== DATA TO EXAMINE ==
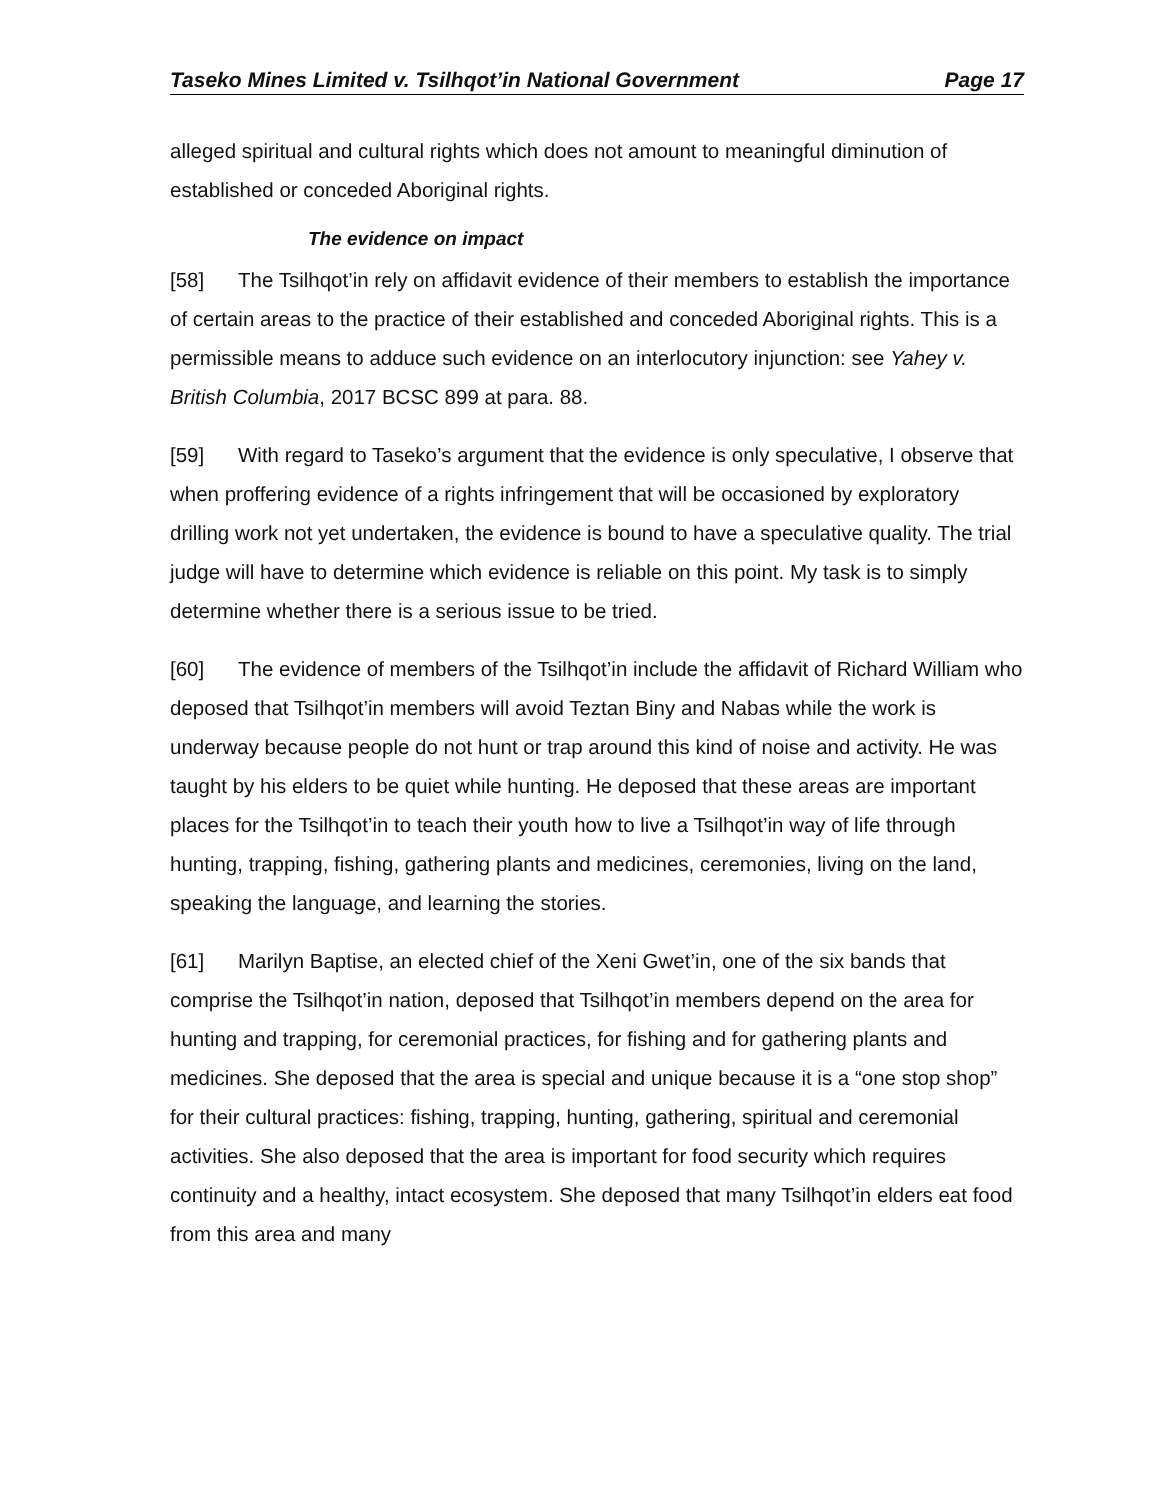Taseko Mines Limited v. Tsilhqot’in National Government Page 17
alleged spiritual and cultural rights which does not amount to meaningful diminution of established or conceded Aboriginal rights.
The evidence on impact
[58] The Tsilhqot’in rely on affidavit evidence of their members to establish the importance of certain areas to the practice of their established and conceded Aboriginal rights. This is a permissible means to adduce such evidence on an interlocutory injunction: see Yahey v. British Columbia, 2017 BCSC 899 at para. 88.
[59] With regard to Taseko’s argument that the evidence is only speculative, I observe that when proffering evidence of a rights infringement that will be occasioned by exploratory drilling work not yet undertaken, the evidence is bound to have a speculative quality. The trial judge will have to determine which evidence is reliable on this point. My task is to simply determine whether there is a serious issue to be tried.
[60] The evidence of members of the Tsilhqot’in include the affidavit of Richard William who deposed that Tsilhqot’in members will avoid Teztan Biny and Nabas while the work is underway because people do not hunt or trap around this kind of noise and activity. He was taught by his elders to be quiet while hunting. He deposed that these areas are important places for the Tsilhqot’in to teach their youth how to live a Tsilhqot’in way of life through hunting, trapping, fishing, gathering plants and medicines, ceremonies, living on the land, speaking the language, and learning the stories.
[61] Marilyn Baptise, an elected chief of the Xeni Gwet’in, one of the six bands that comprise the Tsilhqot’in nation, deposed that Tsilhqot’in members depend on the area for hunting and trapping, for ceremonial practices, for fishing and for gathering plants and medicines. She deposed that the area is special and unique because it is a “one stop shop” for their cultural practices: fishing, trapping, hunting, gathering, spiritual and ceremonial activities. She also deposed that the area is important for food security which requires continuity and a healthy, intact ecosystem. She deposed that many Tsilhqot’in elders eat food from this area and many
===
== DATA TO EXAMINE ==
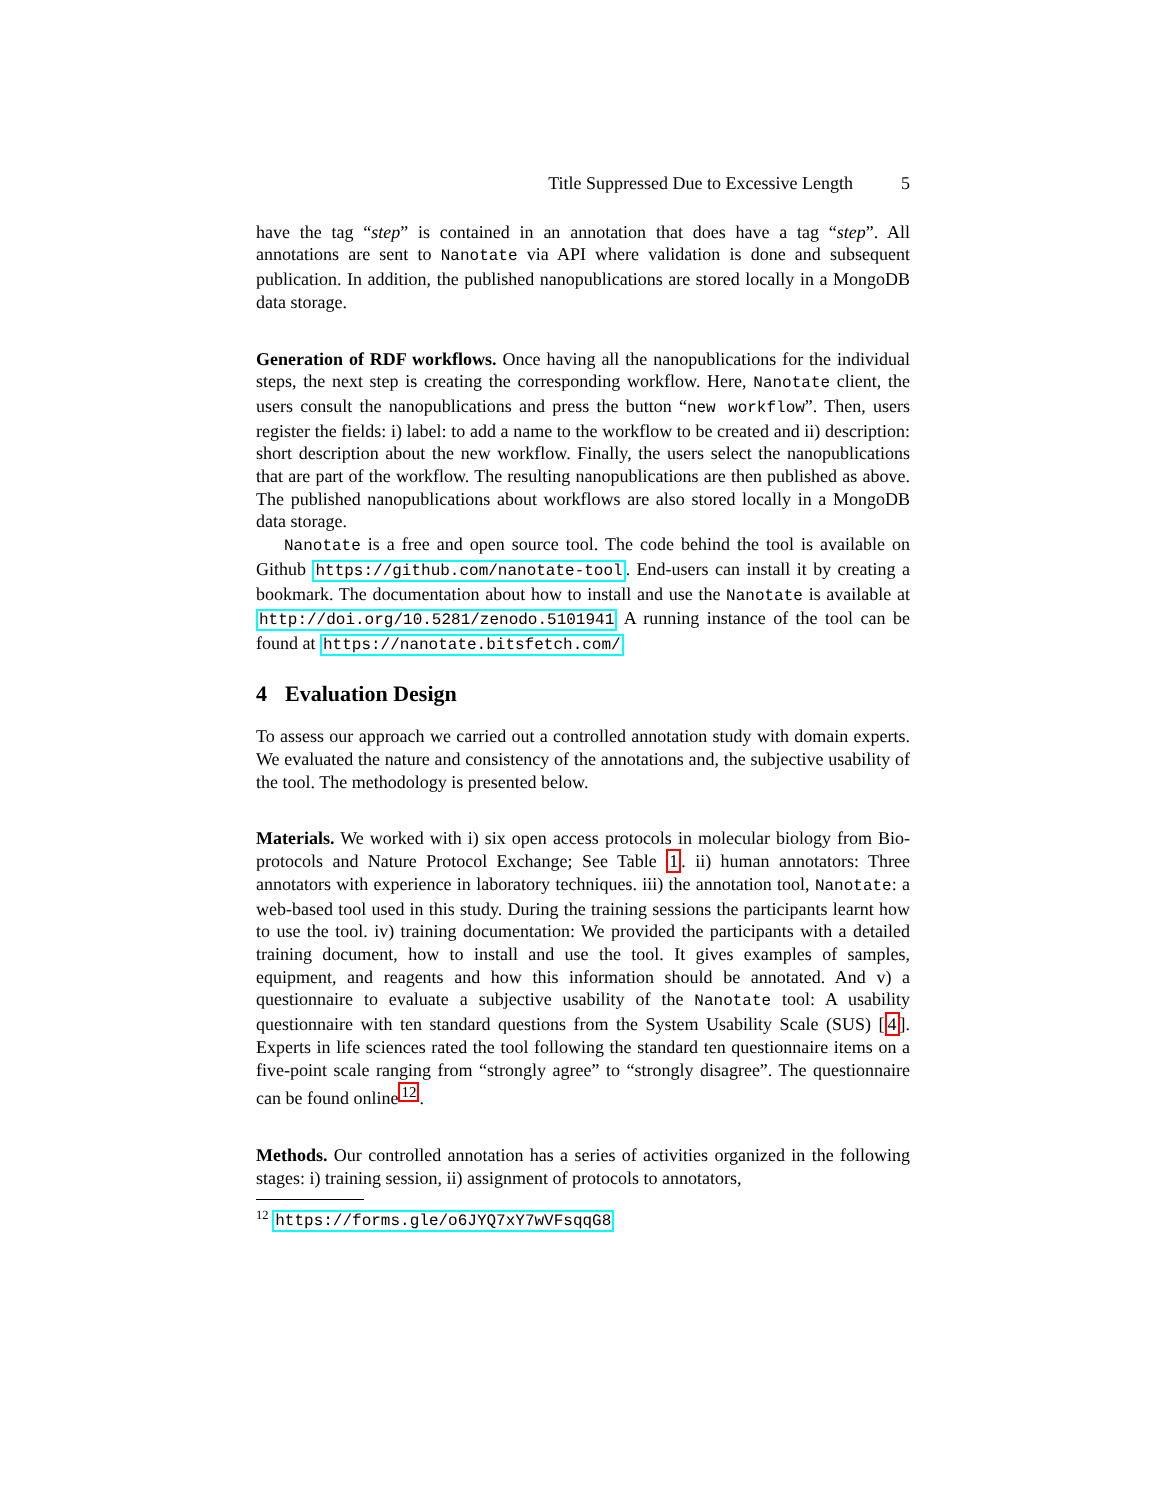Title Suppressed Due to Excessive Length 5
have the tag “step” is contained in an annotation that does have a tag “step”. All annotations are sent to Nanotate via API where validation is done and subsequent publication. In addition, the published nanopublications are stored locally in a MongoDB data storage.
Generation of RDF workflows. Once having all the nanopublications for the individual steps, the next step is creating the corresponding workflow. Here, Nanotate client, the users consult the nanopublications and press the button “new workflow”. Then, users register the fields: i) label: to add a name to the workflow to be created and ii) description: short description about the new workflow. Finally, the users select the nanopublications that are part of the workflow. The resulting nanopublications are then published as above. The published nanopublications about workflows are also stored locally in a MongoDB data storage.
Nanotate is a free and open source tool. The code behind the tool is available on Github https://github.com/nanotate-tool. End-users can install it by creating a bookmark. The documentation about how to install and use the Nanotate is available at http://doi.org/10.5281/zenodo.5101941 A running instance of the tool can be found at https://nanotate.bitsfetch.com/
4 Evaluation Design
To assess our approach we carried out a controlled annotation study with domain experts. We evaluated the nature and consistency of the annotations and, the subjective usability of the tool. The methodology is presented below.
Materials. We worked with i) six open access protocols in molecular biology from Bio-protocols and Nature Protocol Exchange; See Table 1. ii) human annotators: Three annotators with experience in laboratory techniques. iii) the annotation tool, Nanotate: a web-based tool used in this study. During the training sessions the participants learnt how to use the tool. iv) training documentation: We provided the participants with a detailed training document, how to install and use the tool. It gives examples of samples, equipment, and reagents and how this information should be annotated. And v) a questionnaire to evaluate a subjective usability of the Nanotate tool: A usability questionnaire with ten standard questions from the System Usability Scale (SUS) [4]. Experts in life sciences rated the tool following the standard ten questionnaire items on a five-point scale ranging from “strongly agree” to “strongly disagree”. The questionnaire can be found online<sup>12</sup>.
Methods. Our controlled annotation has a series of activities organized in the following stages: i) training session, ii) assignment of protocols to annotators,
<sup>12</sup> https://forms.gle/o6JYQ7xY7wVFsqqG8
===
■ HOW TO COMPLETE THIS TASK:
Would you copy, unchanged, the stretch of the records above that begins at the line containing "[60] The evidence" and ends at the line containing "[61] Marilyn Baptise, an", and only that?

■ TASK RESPONSE:
[60] The evidence of members of the Tsilhqot’in include the affidavit of Richard William who deposed that Tsilhqot’in members will avoid Teztan Biny and Nabas while the work is underway because people do not hunt or trap around this kind of noise and activity. He was taught by his elders to be quiet while hunting. He deposed that these areas are important places for the Tsilhqot’in to teach their youth how to live a Tsilhqot’in way of life through hunting, trapping, fishing, gathering plants and medicines, ceremonies, living on the land, speaking the language, and learning the stories.
[61] Marilyn Baptise, an elected chief of the Xeni Gwet’in, one of the six bands that comprise the Tsilhqot’in nation, deposed that Tsilhqot’in members depend on the area for hunting and trapping, for ceremonial practices, for fishing and for gathering plants and medicines. She deposed that the area is special and unique because it is a “one stop shop” for their cultural practices: fishing, trapping, hunting, gathering, spiritual and ceremonial activities. She also deposed that the area is important for food security which requires continuity and a healthy, intact ecosystem. She deposed that many Tsilhqot’in elders eat food from this area and many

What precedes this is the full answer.